Wood bison were down listed from “endangered” to “threatened” status in 2012. A special regulation was adopted by the U.S. Fish and Wildlife Service in May 2014 declaring them a Nonessential Experimental Population under the 10(j) section of the Endangered Species Act. Among other things, this status stipulates that critical habitat cannot be designated for wood bison, and allows hunting based on sustained yield principles, as established by ADF&G.
The Wood Bison Management Plan was developed by a diverse group of individuals representing 28 interest groups which included local communities, regional population centers, landowners, Alaska Native interests, wildlife conservation interests, industry, and State and Federal agencies. An unprecedented spirit of sharing and finding common solutions guided plan development.

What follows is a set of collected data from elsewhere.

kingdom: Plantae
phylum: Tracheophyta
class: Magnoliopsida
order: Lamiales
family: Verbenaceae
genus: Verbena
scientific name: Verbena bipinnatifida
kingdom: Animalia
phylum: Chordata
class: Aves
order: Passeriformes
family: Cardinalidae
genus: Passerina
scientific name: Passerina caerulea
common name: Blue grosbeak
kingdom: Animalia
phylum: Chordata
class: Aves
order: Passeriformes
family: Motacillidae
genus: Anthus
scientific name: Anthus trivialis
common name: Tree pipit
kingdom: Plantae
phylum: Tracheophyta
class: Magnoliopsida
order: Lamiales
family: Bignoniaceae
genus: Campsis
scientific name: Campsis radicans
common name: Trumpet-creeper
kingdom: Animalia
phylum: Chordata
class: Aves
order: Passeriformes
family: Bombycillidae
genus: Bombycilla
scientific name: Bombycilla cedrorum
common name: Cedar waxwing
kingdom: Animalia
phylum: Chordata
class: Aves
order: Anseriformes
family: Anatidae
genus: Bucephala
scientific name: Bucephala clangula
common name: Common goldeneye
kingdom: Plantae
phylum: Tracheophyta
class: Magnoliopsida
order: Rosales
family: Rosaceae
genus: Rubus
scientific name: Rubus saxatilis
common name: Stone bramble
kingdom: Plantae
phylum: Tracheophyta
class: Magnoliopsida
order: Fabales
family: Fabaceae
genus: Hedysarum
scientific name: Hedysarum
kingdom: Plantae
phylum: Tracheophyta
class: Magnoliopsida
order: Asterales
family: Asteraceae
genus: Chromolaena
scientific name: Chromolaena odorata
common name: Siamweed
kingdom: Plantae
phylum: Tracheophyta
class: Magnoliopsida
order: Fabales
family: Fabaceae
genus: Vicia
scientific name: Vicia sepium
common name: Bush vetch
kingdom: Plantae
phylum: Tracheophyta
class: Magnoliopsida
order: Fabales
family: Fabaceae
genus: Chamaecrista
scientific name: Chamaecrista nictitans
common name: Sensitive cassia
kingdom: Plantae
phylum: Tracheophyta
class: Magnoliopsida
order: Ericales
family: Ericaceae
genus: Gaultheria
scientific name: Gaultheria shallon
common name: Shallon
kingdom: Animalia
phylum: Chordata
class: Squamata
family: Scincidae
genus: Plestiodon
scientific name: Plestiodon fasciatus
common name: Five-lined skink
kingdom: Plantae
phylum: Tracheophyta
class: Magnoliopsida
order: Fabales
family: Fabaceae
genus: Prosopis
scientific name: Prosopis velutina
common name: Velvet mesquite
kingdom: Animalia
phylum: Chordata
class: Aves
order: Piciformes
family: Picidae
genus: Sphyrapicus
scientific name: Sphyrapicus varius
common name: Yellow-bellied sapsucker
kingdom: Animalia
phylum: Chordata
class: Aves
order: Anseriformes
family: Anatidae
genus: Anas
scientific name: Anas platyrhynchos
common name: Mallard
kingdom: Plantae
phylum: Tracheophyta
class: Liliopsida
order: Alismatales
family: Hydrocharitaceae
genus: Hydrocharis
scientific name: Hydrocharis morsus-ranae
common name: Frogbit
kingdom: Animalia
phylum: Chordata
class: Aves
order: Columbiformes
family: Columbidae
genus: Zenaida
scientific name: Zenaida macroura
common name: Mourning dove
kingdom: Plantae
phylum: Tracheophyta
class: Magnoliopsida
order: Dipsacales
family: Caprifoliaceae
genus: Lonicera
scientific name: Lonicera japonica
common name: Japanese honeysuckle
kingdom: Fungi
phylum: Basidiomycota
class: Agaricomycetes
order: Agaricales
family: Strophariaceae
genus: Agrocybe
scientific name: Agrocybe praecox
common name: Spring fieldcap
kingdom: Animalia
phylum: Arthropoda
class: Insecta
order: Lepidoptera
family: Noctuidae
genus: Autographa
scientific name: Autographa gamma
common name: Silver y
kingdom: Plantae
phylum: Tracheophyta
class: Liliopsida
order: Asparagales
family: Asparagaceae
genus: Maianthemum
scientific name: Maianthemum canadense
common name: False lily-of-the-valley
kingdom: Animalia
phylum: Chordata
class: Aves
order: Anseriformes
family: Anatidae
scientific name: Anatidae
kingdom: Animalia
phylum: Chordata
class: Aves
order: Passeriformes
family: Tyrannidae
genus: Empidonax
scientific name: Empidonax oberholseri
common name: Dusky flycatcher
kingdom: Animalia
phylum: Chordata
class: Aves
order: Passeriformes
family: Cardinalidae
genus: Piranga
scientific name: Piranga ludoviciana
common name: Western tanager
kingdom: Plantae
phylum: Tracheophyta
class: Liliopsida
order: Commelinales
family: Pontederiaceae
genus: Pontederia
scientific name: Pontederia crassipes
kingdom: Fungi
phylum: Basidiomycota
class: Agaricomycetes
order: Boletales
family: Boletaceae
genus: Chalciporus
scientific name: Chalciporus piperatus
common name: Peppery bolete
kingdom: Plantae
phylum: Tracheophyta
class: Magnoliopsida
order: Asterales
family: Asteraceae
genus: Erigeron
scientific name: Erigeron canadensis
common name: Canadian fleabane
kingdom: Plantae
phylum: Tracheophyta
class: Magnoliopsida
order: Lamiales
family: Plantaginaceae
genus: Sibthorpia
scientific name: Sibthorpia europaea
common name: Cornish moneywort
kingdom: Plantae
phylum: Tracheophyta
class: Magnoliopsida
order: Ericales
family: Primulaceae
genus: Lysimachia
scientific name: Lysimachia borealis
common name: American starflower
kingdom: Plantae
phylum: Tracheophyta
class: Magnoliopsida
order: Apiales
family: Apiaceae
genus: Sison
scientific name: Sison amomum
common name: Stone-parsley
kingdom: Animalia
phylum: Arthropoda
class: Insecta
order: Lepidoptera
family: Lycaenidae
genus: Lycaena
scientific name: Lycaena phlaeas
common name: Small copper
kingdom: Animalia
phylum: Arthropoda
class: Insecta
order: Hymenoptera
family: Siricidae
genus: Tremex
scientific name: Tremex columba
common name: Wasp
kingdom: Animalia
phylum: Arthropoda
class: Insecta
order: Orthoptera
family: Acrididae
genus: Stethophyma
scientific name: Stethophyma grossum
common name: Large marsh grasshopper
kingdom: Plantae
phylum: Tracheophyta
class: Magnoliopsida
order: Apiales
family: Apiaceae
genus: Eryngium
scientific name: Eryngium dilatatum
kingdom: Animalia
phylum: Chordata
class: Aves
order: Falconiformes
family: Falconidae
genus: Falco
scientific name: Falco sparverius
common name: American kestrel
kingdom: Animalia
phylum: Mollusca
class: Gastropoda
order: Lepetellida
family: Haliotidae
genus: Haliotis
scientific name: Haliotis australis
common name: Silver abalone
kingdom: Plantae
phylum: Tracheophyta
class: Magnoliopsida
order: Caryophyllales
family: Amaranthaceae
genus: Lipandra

The effort to restore wood bison in Alaska was conceived more than 20 years ago, and is a significant effort in conservation and management of wildlife in the U.S. The boreal forest ecosystem in Alaska has lacked a large, lowland grazing animal for at least a hundred years, and this is a chance to restore a missing part of the ecosystem.”
When you visit next or for the first time, we will be sure to make the drive down to the Portage Valley to see a few of the famed Alaska wildlife from a safe yet up close vantage point.